On June 27, the Azuki Elementals mint went live, generating immense fanfare throughout Web3. Billed as the next evolution of the popular anime-themed PFP project, Elementals sold out in record time, failing to make it past presale before all 20,000 NFTs had been minted.
Perhaps to be expected, though, not everything went off without a hitch. From unsatisfactory mint mechanics to an underwhelming reveal, after the dust had settled from the launch, scrutiny of the Azuki sister project became both severe and unwavering. Now, Azuki has responded to the mounting opposition faced by its Elementals collection.
A recap of the Elementals mint
On June 27, the Elementals minting event was initiated as planned at 12 p.m. ET. At this time, holders of NFTs from the original Azuki collection were granted access to mint. Then, at 12:10 p.m. ET, it would be time for holders of Beanz NFTs to mint.
But seemingly due to the fact that Azuki failed to impose a cap on the number of Elementals any single collector could mint, the full supply for the sister collection minted out shortly into the Beanz window, long before the public sale was scheduled to commence.

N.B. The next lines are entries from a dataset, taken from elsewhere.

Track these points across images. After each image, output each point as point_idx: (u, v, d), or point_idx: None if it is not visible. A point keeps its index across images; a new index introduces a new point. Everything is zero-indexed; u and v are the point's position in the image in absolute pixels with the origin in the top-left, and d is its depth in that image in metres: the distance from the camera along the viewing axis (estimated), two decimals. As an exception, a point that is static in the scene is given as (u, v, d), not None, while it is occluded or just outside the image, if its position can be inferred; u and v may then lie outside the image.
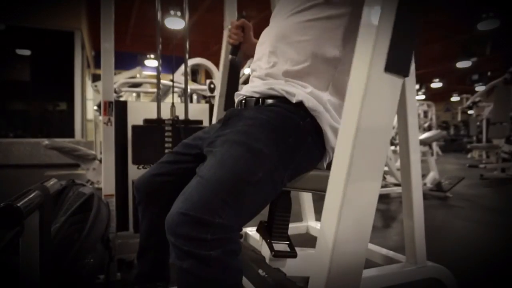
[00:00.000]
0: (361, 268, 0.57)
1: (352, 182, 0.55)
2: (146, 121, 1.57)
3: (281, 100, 0.87)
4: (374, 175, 0.57)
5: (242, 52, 1.24)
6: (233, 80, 1.35)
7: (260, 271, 1.03)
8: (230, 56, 1.24)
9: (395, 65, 0.53)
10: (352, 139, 0.54)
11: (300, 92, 0.84)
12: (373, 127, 0.56)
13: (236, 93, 1.04)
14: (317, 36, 0.88)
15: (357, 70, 0.56)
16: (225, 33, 1.45)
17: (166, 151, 1.53)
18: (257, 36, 1.09)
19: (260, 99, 0.92)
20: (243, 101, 0.97)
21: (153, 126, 1.56)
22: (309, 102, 0.83)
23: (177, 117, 1.63)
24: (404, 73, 0.53)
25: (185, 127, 1.60)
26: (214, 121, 1.41)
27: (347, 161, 0.54)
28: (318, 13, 0.88)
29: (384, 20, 0.53)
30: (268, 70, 0.92)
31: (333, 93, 0.89)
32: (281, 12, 0.98)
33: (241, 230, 0.75)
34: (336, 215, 0.55)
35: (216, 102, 1.41)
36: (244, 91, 0.98)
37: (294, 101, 0.84)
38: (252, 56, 1.22)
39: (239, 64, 1.34)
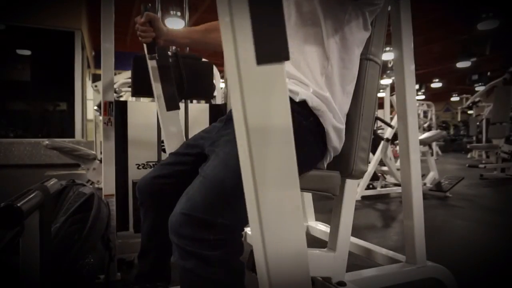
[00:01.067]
0: (307, 276, 0.54)
1: (262, 189, 0.50)
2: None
3: None
4: (286, 176, 0.51)
5: (163, 46, 1.16)
6: (166, 78, 1.27)
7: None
8: (149, 56, 1.14)
9: (268, 53, 0.45)
10: (247, 140, 0.49)
11: (304, 91, 0.84)
12: (265, 123, 0.50)
13: None
14: (303, 41, 0.87)
15: (230, 70, 0.49)
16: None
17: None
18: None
19: None
20: None
21: None
22: (313, 102, 0.83)
23: (178, 50, 1.62)
24: (283, 58, 0.45)
25: (185, 61, 1.55)
26: (161, 124, 1.35)
27: (249, 168, 0.49)
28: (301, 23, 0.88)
29: (237, 9, 0.46)
30: None
31: (327, 87, 0.88)
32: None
33: (243, 230, 0.75)
34: (258, 227, 0.50)
35: (156, 105, 1.35)
36: None
37: (297, 100, 0.83)
38: (176, 45, 1.17)
39: (165, 58, 1.25)
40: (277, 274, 0.51)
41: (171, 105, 1.27)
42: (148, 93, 1.53)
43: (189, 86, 1.50)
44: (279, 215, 0.52)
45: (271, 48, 0.45)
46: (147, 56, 1.25)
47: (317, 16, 0.86)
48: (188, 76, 1.54)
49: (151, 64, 1.30)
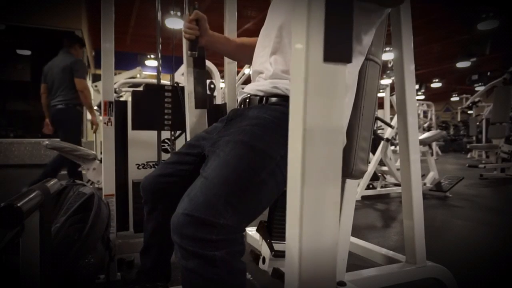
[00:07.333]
0: (334, 275, 0.55)
1: (308, 186, 0.51)
2: (147, 86, 1.57)
3: (285, 99, 0.87)
4: (331, 174, 0.53)
5: (203, 46, 1.20)
6: (199, 76, 1.30)
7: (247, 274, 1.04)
8: (189, 53, 1.18)
9: (335, 53, 0.49)
10: (302, 139, 0.51)
11: None
12: (323, 121, 0.52)
13: (240, 91, 1.04)
14: None
15: (296, 64, 0.52)
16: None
17: (166, 117, 1.53)
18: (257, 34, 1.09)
19: (264, 98, 0.92)
20: (247, 99, 0.97)
21: (153, 90, 1.56)
22: None
23: (177, 83, 1.63)
24: (346, 60, 0.49)
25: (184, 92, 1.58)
26: (187, 119, 1.38)
27: (300, 164, 0.51)
28: None
29: (314, 8, 0.49)
30: (273, 71, 0.93)
31: None
32: (279, 10, 0.98)
33: (245, 230, 0.75)
34: (298, 222, 0.52)
35: (186, 101, 1.39)
36: (249, 89, 0.98)
37: None
38: (214, 48, 1.21)
39: (202, 58, 1.28)
40: (308, 268, 0.53)
41: (200, 104, 1.31)
42: (148, 126, 1.56)
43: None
44: (319, 211, 0.53)
45: (338, 49, 0.50)
46: (186, 52, 1.28)
47: None
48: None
49: (187, 61, 1.34)
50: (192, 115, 1.37)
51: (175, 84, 1.61)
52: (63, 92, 3.51)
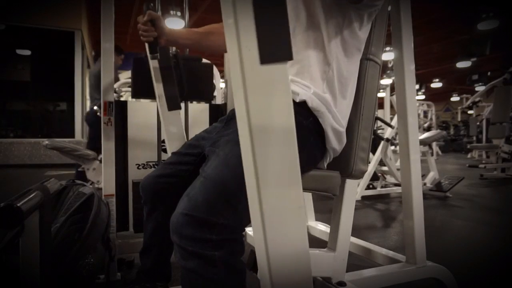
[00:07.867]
0: (308, 275, 0.55)
1: (265, 189, 0.50)
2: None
3: None
4: (289, 176, 0.52)
5: (165, 46, 1.15)
6: (168, 78, 1.27)
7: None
8: (150, 55, 1.14)
9: (272, 53, 0.45)
10: (250, 140, 0.49)
11: (304, 92, 0.85)
12: (270, 122, 0.50)
13: None
14: (304, 47, 0.88)
15: (233, 70, 0.50)
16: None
17: None
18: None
19: None
20: None
21: None
22: (313, 102, 0.84)
23: (178, 52, 1.61)
24: (286, 58, 0.46)
25: (185, 62, 1.56)
26: (162, 124, 1.34)
27: (252, 166, 0.50)
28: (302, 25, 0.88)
29: (241, 10, 0.46)
30: None
31: (327, 92, 0.89)
32: None
33: (245, 230, 0.75)
34: (260, 225, 0.51)
35: (158, 105, 1.35)
36: None
37: (297, 100, 0.84)
38: (177, 45, 1.17)
39: (167, 58, 1.24)
40: (279, 274, 0.52)
41: (173, 105, 1.27)
42: (149, 95, 1.53)
43: (189, 88, 1.50)
44: (281, 215, 0.52)
45: (275, 48, 0.46)
46: (148, 55, 1.23)
47: (318, 21, 0.86)
48: (188, 77, 1.53)
49: (153, 64, 1.30)
50: (166, 117, 1.33)
51: (175, 53, 1.56)
52: (98, 96, 3.74)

Although the mint was met with a wide array of reactions, with many Azuki holders pleased at the proceedings, countless others expressed frustration that, despite being punctual, they were unable to secure an Elemental. In fact, due to the lack of a ceiling on individual minting, one user even secured a staggering 332 Elementals during the presale, meaning many Beanz holders couldn’t mint.
Yet, the public response to Elementals mint mechanics was only the tip of the iceberg. Because after the art had been revealed, it became clear that Elementals wasn’t living up to its hype. Notably, many commented that the newly launched collection bore far too many striking similarities to the previous one.
The criticisms of Azuki Elementals being far too close to the original collection created a rift in the NFT space. Although there was a seemingly unending stream of enthusiasts arguing that the Azuki supply had now been diluted, others began speculating about the underlying traits of the new NFTs and how, in the end, the new collection might be net positive for the Azuki name.
It didn’t take long for Azuki to respond to both opponents and supporters of its new collection, though. Less than a day after the Elementals mint had commenced, the brand took to Twitter to address the situation. “This time, we missed the mark,” Azuki wrote in a thread. “We hear you – the mint process was hectic, the PFPs feel similar and, even worse, dilutive to Azuki.”
In the thread, Azuki went on to explain the grand vision of Elementals, saying the collection was meant to “welcome new members into the community” while also expanding the Azuki universe and enabling the creation of “a new type of anime that’s already under production.”
Even with the brand admitting its mistakes, the Azuki messaging ended on a positive note, with the brand stating, “We know that we lost a piece of trust today, but nothing gets us more motivated to make things right.” And to the surprise of collectors, Azuki shared an image of a green bean alongside a cryptic message, setting the stage for potentially another surprise collection to come.
Although details have yet to be revealed surrounding the “green bean,” considering that beans have long symbolized radical change within the Azuki ecosystem, it wouldn’t be a long shot to say that something significant could be on the horizon. So far, collectors have speculated about a range of potential happenings, including airdrops, complex “evolution” mechanics, and of course, yet another PFP collection.